Canadian Musicians Stand Up to Labels

A group of Canadian musicians began speaking out Wednesday, saying record labels are not acting in the artists' best interests by suing fans and using digital rights management. The group, called the Canadian Music Creators Coalition, hopes to counter the influence of lobbyists for the labels in the creation of copyright law.

Some of the musicians involved would be recognizable to American music fans: the Barenaked Ladies, Avril Lavigne, Sarah MacLachlan, Sum 41, and Our Lady Peace among others.

"I think suing our fans is the wrong path to take when we're trying to nurture our fan base," Steven Page of the Barenaked Ladies said on the Canada AM television show Wednesday. "Studies show that people who share music online are more apt to spend more money on music."


The Coalition is looking to repeal provisions of the Copyright Act that make it illegal share songs for non-commercial purposes.

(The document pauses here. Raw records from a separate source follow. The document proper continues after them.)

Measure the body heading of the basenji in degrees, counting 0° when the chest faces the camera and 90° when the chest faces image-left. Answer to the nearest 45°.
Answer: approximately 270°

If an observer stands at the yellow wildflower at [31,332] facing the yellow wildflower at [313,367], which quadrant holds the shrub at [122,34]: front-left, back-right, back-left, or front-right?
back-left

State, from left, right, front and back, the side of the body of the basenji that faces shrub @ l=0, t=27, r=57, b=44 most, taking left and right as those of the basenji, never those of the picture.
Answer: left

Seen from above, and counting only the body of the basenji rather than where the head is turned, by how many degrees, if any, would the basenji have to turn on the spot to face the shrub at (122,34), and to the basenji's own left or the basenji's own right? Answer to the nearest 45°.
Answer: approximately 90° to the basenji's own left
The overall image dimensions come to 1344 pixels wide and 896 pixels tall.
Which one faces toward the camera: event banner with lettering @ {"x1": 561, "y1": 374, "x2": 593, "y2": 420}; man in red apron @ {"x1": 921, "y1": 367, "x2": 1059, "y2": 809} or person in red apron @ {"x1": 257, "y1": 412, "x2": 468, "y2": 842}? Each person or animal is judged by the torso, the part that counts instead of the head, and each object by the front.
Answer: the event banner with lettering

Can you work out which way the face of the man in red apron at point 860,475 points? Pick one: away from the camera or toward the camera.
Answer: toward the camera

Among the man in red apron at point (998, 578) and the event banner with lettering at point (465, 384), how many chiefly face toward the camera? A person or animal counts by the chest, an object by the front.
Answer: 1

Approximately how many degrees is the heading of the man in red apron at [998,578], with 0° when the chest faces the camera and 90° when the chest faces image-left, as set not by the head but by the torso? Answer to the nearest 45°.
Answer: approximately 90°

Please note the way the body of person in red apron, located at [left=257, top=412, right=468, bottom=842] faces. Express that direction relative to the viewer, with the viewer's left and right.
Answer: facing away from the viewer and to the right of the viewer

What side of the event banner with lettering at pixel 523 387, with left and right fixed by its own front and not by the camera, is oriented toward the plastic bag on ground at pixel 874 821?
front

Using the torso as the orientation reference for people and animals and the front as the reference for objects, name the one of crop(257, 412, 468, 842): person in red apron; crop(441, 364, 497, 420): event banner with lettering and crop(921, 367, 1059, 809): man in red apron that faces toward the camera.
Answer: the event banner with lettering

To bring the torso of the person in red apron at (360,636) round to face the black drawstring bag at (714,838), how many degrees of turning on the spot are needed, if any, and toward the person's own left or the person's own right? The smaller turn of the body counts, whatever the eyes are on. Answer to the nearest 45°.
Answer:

In addition, the group opposes any changes to the law that would make it easier for the record companies to sue.

Digital rights management is also a focus of the group's lobbying. They claim that most artists do not support DRM, as it curtails the listener's enjoyment of the music they buy. Additionally, the Coalition is pushing for fair use laws that would allow the listener to transfer their digital music to other formats.

"That's really frustrating as a musician and a fan," Page said. "When you make music, you want people to listen to it wherever."

The Canadian Music Creators Coalition is also involved in some offline work as well. The group says too much focus is placed on groups from outside the country, and it is pushing for the government to support programs like the Canada Music Fund, and invest in music education along with giving artists more bargaining power over their music.